I don't know the detailed events regarding how each of them branched out  (or in the words of my generation, bastardised) from Shaolin before that calamity.  What happened to the Shaolin Temple and the Shaolin monks was historically accurate and documented. It happened during the rule of the Manchu, the last empire to rule China before the founding of modern China, which subsequently got divided into Communist mainland China and Nationalist Taiwan. The Manchu ruled China for several generations. And was pretty powerful till the last generation, as was always the case with worthless kids LOL.

That is why, I am highly wary of peoplo who claim to be successor to Shaolin. Hmmm, actually I am skeptical of any claim to anything that cannot be verified.


----------



## MartialArtist (Sep 2, 2002)

> _Originally posted by 7starmantis _
> 
> *
> 
> ...


I already explained that it depends on each art of kung fu.

Wing chun survived because Ng Mui escaped and taught wing chun and hence came the name.

Some of the arts are just revived arts of what they taught to be.
Others are just generic information that did survive
Others may have held true to their past


----------



## theneuhauser (Sep 2, 2002)

you seem pretty sure about wing chun. can you tell us a little more about the story of wing chun. after wing chun aqcuired these skills, how did it get passed on to others?


----------



## 7starmantis (Sep 7, 2002)

> _Originally posted by MartialArtist _
> 
> *
> I already explained that it depends on each art of kung fu.
> ...



I don't understand your method here. If the art "died off" with the destruction of Shoalin temple, how could it be "revived" ? It would have to be re-created. So somehow it must have survived through the destruction, right?  I'm also curious to hear your thoughts on wing chun too.

7sm


----------



## MartialArtist (Sep 9, 2002)

> _Originally posted by theneuhauser _
> 
> *so you dont believe the story that ng mui devised a simple combat system for a lady named wing chun or something close to that? *


No, I believe it, because it was recorded.  But you may ask how it survived and how was it able to be recorded?  Well, Ng Mui (different sp's for her name) was able to escape the Manchu invasions.  It is recorded and Yip Man I believe was the man who showed the records to preserve his art, as he is credited for making his art popular.

Ng Mui was one of the five elders who created wing chun.

However, legend goes she made it after she saw a fox and a crane battle but there is no way to make sure.


----------



## MartialArtist (Sep 9, 2002)

> _Originally posted by 7starmantis _
> 
> *
> 
> ...

* * * * * * *

| Work order A |
Rewrite the records with "bis" changed to "to" wherever it occurs, keeping every other line as it stands. Omit the picture lines from your answer.
The forum thread above and the records that follow are independent of each other.

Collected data
* * * * * * *

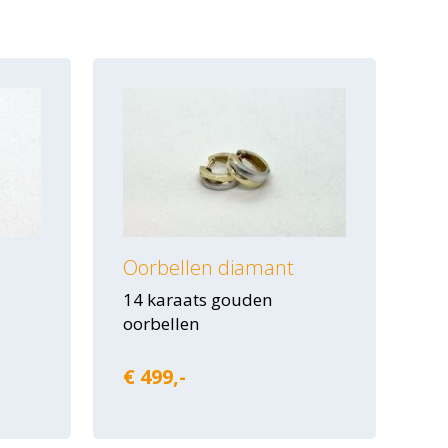
Oorbellen diamant
14 karaats gouden
oorbellen
€ 499,-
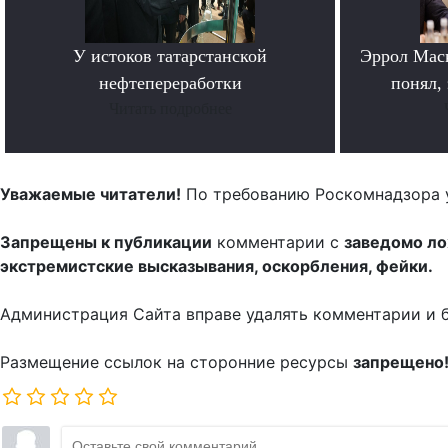
У истоков татарстанской
Эррол Мас
нефтепереработки
понял, 
Читать подробнее
Уважаемые читатели!
По требованию Роскомнадзора 
Запрещены к публикации
комментарии с
заведомо л
экстремистские высказывания, оскорбления, фейки.
Администрация Сайта вправе удалять комментарии и 
Размещение ссылок на сторонние ресурсы
запрещено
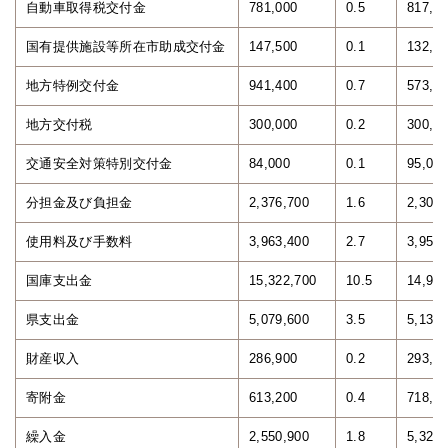
自動車取得税交付金
781,000
0.5
817,1
国有提供施設等所在市助成交付金
147,500
0.1
132,7
地方特例交付金
941,400
0.7
573,3
地方交付税
300,000
0.2
300,0
交通安全対策特別交付金
84,000
0.1
95,000
分担金及び負担金
2,376,700
1.6
2,309,
使用料及び手数料
3,963,400
2.7
3,953,
国庫支出金
15,322,700
10.5
14,935
県支出金
5,079,600
3.5
5,132,
財産収入
286,900
0.2
293,7
寄附金
613,200
0.4
718,7
繰入金
2,550,900
1.8
5,326,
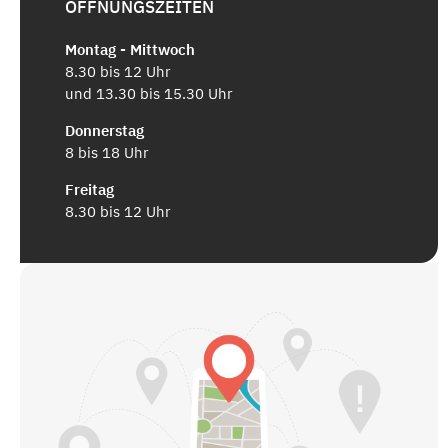
ÖFFNUNGSZEITEN
Montag - Mittwoch
8.30 bis 12 Uhr
und 13.30 bis 15.30 Uhr
Donnerstag
8 bis 18 Uhr
Freitag
8.30 bis 12 Uhr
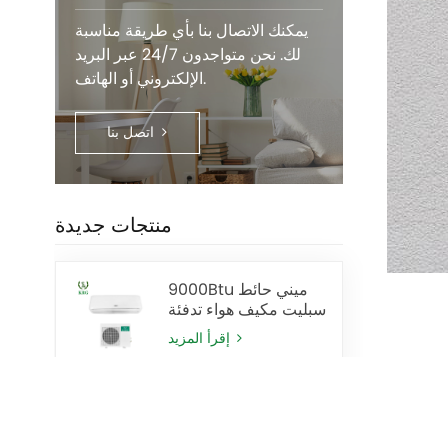
يمكنك الاتصال بنا بأي طريقة مناسبة
لك. نحن متواجدون 24/7 عبر البريد
الإلكتروني أو الهاتف.
اتصل بنا
منتجات جديدة
9000Btu ميني حائط
سبليت مكيف هواء تدفئة
وتبريد
إقرأ المزيد
24000 وحدة حرارية
بريطانية الجدار مكيف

* * * * * * *

| Work order B |
Name every user whose username heads a post in the forum thread.

| Task solution A |
Oorbellen diamant
14 karaats gouden
oorbellen
€ 499,-
У истоков татарстанской
Эррол Мас
нефтепереработки
понял, 
Читать подробнее
Уважаемые читатели!
По требованию Роскомнадзора 
Запрещены к публикации
комментарии с
заведомо л
экстремистские высказывания, оскорбления, фейки.
Администрация Сайта вправе удалять комментарии и 
Размещение ссылок на сторонние ресурсы
запрещено
自動車取得税交付金
781,000
0.5
817,1
国有提供施設等所在市助成交付金
147,500
0.1
132,7
地方特例交付金
941,400
0.7
573,3
地方交付税
300,000
0.2
300,0
交通安全対策特別交付金
84,000
0.1
95,000
分担金及び負担金
2,376,700
1.6
2,309,
使用料及び手数料
3,963,400
2.7
3,953,
国庫支出金
15,322,700
10.5
14,935
県支出金
5,079,600
3.5
5,132,
財産収入
286,900
0.2
293,7
寄附金
613,200
0.4
718,7
繰入金
2,550,900
1.8
5,326,
ÖFFNUNGSZEITEN
Montag - Mittwoch
8.30 to 12 Uhr
und 13.30 to 15.30 Uhr
Donnerstag
8 to 18 Uhr
Freitag
8.30 to 12 Uhr
يمكنك الاتصال بنا بأي طريقة مناسبة
لك. نحن متواجدون 24/7 عبر البريد
الإلكتروني أو الهاتف.
اتصل بنا
منتجات جديدة
9000Btu ميني حائط
سبليت مكيف هواء تدفئة
وتبريد
إقرأ المزيد
24000 وحدة حرارية
بريطانية الجدار مكيف

| Task solution B |
MartialArtist, theneuhauser, 7starmantis